I wish I had shown the one above. In which it is pretty clear that in my work I aim to combine different data sources to attain new information and knowledge: emerging topics.

At the end I decided to show a more formal one, attached below.

Single slide I used for my 3MT talk

How are topics born? Understanding the research dynamics preceding the emergence of new areas

How are topics born? Understanding the research dynamics preceding the emergence of new areas” is a peer-reviewed paper submitted to PeerJ Computer Science. The paper has been submitted in July 2016 and accepted in May 2017. All the co-authors are thankful to the reviewers and the editor for providing insightful comments and thus improving the manuscript.

Authors:

Angelo Antonio Salatino, Francesco Osborne, Enrico Motta

Abstract:

The ability to recognise promptly new research trends is strategic for many stakeholders, including universities, institutional funding bodies, academic publishers and companies. While the literature describes several approaches which aim to identify the emergence of new research topics early in their lifecycle, these rely on the assumption that the topic in question is already associated with a number of publications and consistently referred to by a community of researchers. Hence, detecting the emergence of a new research area at an embryonic stage, i.e., before the topic has been consistently labelled by a community of researchers and associated with a number of publications, is still an open challenge. In this paper, we begin to address this challenge by performing a study of the dynamics preceding the creation of new topics. This study indicates that the emergence of a new topic is anticipated by a significant increase in the pace of collaboration between relevant research areas, which can be seen as the ‘parents’ of the new topic. These initial findings i) confirm our hypothesis that it is possible in principle to detect the emergence of a new topic at the embryonic stage, ii) provide new empirical evidence supporting relevant theories in Philosophy of Science, and also iii) suggest that new topics tend to emerge in an environment in which weakly interconnected research areas begin to cross-fertilise.

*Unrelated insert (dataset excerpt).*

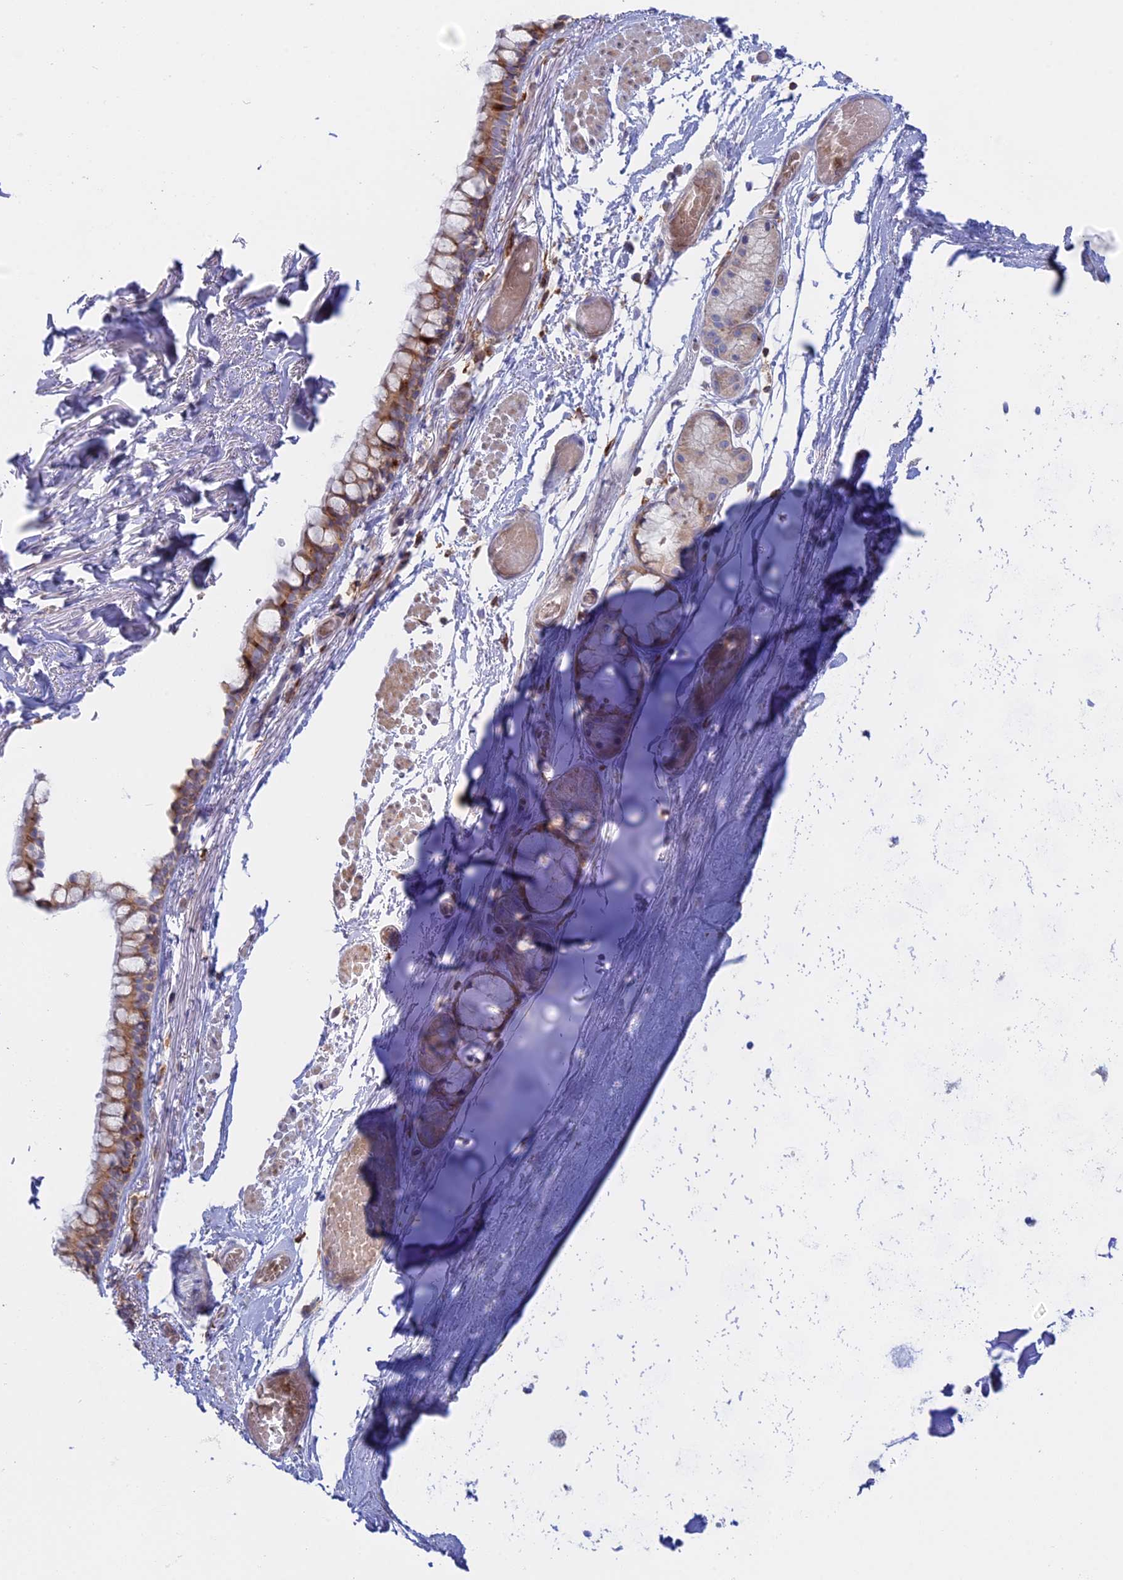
{"staining": {"intensity": "moderate", "quantity": ">75%", "location": "cytoplasmic/membranous"}, "tissue": "bronchus", "cell_type": "Respiratory epithelial cells", "image_type": "normal", "snomed": [{"axis": "morphology", "description": "Normal tissue, NOS"}, {"axis": "topography", "description": "Cartilage tissue"}], "caption": "High-power microscopy captured an immunohistochemistry photomicrograph of unremarkable bronchus, revealing moderate cytoplasmic/membranous expression in about >75% of respiratory epithelial cells.", "gene": "GMIP", "patient": {"sex": "male", "age": 63}}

Download paper: https://peerj.com/articles/cs-119/

Export Graph in R via JSON

This post presents an easy solution for exporting and importing a graph object of igraph library.
In its previous versions, the library used to have the save and load functions in which you could respectively export and import the graph object [1]. Although they seem to not be in the library anymore, the documentation states:

“Attribute values can be set to any R object, but note that storing the graph in some file formats might result the loss of complex attribute values. All attribute values are preserved if you use save and load to store/retrieve your graphs.

The library also proposes write_graph and read_graph, that rely on the GraphML format, for exporting and importing back graph objects.

However, here I propose my little solution with almost zero options. It saves the graph and allows to re-load it again (in another session as well) simply saving all the fields and values in a JSON file.

Read More

BigDat2017: certificate of attendance

I have recently been attending in Bari (IT) a winter school about Big Data: BigDat2017. At the moment, Big Data is gaining great attention in research, since it allows to provide data-driven solutions in several contexts.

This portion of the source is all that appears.